Several BD-associated factors may contribute to thrombosis development to some degree in BD patients [28, 42]. Endothelial activation in the lumen of affected vessels may result in vascular inflammation and thrombosis in BD [46, 47]. Many BD patients appeared to be in a generalized hypercoagulable state, based on evidence of increased thrombin formation and decreased fibrinolysis [48, 49]. Arteritis that involves the vascular system in the brain parenchyma may lead to ischemic stroke, aneurysmal dilatation, dissection, and subarachnoid hemorrhage. In the present study, we observed a 2.77-fold higher ischemic stroke risk in BD patients.

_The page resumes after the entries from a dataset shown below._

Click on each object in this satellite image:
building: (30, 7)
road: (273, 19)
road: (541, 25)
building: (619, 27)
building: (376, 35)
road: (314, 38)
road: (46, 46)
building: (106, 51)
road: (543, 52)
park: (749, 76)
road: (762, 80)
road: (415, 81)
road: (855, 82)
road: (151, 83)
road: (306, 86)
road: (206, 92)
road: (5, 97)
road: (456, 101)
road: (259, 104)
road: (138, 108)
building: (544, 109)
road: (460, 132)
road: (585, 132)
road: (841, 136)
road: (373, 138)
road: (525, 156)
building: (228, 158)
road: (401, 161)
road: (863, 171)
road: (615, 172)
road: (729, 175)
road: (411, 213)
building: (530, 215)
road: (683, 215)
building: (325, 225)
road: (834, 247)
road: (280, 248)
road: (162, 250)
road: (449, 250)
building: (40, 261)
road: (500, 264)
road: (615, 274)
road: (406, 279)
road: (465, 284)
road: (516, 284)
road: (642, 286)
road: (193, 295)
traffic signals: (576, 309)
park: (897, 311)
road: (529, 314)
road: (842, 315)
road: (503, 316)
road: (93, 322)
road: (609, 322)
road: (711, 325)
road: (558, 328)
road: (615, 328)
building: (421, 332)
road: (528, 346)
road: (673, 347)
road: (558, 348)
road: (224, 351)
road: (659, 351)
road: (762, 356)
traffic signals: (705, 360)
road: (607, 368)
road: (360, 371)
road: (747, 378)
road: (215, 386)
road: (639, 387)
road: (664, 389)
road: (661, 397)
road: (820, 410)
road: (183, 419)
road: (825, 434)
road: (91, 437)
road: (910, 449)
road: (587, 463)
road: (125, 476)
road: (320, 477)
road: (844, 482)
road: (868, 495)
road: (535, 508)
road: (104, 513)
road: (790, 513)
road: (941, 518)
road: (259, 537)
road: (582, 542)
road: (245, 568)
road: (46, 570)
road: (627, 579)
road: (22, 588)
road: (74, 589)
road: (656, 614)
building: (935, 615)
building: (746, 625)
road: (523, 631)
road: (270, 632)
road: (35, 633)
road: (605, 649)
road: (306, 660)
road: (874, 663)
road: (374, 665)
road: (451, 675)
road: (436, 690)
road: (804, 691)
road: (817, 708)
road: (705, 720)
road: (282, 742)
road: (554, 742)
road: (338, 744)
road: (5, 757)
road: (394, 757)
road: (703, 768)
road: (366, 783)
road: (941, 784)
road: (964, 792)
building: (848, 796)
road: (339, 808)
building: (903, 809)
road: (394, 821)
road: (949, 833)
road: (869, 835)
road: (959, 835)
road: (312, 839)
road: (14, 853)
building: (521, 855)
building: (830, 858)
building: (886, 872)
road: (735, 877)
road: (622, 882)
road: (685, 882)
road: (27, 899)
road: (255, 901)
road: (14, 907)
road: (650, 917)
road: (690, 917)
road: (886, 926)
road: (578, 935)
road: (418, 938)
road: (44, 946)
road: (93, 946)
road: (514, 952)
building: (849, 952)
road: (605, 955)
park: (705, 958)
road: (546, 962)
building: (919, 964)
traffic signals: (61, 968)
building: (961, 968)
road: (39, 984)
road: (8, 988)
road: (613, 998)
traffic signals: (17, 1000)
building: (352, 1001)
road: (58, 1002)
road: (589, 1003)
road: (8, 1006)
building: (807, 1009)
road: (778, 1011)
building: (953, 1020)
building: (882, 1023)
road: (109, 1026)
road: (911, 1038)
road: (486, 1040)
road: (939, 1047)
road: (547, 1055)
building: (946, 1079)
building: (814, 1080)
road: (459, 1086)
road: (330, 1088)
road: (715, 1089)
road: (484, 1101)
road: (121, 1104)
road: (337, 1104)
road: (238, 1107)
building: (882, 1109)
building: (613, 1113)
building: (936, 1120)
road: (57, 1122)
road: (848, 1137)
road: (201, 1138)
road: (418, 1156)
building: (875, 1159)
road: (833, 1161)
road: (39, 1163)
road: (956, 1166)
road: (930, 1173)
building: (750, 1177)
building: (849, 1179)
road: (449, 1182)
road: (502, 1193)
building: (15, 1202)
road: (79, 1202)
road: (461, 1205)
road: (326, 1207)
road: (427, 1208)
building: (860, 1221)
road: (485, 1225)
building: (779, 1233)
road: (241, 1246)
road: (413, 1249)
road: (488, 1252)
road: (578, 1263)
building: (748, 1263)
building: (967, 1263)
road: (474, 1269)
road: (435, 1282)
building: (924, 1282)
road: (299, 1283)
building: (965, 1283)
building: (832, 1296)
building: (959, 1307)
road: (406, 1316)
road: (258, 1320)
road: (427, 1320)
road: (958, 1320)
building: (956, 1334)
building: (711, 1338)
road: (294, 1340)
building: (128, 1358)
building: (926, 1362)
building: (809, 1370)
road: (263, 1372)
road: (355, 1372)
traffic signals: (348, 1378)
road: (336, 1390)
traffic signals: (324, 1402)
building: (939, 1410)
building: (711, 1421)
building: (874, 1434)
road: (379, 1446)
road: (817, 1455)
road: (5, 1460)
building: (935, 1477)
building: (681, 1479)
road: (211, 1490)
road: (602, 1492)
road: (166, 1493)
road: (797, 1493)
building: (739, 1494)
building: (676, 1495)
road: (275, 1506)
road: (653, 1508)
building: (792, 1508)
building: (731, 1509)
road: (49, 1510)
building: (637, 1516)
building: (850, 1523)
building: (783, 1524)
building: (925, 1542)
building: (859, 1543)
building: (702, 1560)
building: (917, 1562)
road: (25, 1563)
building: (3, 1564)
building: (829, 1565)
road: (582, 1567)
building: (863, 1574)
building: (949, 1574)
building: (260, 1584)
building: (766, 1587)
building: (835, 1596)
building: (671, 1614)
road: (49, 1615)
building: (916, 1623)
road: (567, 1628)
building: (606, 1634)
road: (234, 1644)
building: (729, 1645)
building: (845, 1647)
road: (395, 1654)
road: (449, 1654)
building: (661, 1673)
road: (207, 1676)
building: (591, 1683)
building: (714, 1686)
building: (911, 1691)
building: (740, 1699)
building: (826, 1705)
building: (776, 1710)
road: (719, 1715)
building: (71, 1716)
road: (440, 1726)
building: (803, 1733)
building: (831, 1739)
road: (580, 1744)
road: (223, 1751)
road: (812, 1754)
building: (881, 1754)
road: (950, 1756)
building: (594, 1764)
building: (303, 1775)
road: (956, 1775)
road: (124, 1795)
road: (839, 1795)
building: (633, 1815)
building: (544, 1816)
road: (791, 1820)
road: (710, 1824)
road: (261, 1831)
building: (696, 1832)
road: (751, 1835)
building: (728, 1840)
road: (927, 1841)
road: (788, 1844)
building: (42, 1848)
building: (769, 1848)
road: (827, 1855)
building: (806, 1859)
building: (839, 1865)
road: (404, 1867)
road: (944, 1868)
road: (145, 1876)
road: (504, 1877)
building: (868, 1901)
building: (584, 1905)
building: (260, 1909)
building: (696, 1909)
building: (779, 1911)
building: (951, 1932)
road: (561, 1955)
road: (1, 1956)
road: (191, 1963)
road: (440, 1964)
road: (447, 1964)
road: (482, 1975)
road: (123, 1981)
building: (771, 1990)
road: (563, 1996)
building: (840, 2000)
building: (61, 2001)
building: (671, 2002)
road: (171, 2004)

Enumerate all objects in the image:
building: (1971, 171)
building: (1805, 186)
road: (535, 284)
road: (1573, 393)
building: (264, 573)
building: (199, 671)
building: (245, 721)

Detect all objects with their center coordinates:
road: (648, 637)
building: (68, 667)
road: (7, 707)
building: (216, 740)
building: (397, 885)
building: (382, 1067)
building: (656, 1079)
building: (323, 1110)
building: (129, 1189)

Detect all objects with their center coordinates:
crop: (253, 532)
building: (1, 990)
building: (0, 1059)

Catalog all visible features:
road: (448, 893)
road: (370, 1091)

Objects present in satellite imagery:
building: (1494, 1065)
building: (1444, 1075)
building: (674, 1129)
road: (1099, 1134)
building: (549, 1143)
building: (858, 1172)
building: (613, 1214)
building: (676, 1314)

In the present study, older age and hypertension were found to be independent factors contributing to ischemic stroke in BD patients. In addition, BD patients with older age and hypertension had a higher risk of stroke. The findings of this study show that BD patients had a considerably higher ischemic stroke risk than expected; therefore, the hazardous effects of vascular damage and hypercoagulative status on cerebral vessels should not be overlooked. A proactive and prompt preventive plan should be employed for BD patients, especially for those with concomitant risk factors for ischemic stroke. Our statistical analyses using information in a medical database do not provide sufficient information regarding the association between BD and stroke, especially regarding the mechanism of pathogenesis. However, our data show that BD patients have a significantly increased risk of ischemic stroke. Further research is necessary to confirm our findings and explore the mechanism underlying the association between BD and stroke.

Strength and limitation in the study

The main strength of this research is its data source, a nationwide population-based database that represents the general population of Taiwan. Most events could be traced and patients followed, and referral bias was kept to a minimum because Taiwan’s NHI program is a single-payer, mandatory program with low copayments and services that cover more than 99% of the Taiwanese population. Furthermore, ischemic stroke and comorbidity diagnoses were reliable; claims on the NHI are scrutinized and validated by medical reimbursement specialists and are subject to peer review.

Nevertheless, the present study also had some limitations. Firstly, the NHIRD does not contain detailed biochemical data, body weight or body mass index details, information indicating the clinical severity of diseases, family history, or lifestyle factors, each of which may be a risk factor or comorbidity for ischemic stroke. For example, the HLA-B51/B5 gene is recognized as a risk factor that substantially contributes to BD, but this information is not included in the NHIRD. In addition, the data regarding lifestyle-related risk factors for ischemic stroke such as dietary habits, cigarette smoking, alcohol consumption, and physical activity were unavailable. Second, this study had a retrospective design, and such studies tend to be more susceptible to bias than are those with a prospective design. However, this study avoided two possible major biases-related sampling problems by selecting patients randomly from a population-wide database and by avoiding recall problems via examining national health care records. Finally, as with the compilation of data in any administrative database, coding errors and undercoding are possible.

Conclusions

BD Patients in Taiwan are at increased risk of ischemic stroke. More aggressive primary and secondary prevention strategies are needed for this patient population. Further investigation is necessary to determine whether treating conditions that are stroke risk factors in these patients can decrease the likelihood of ischemic stroke.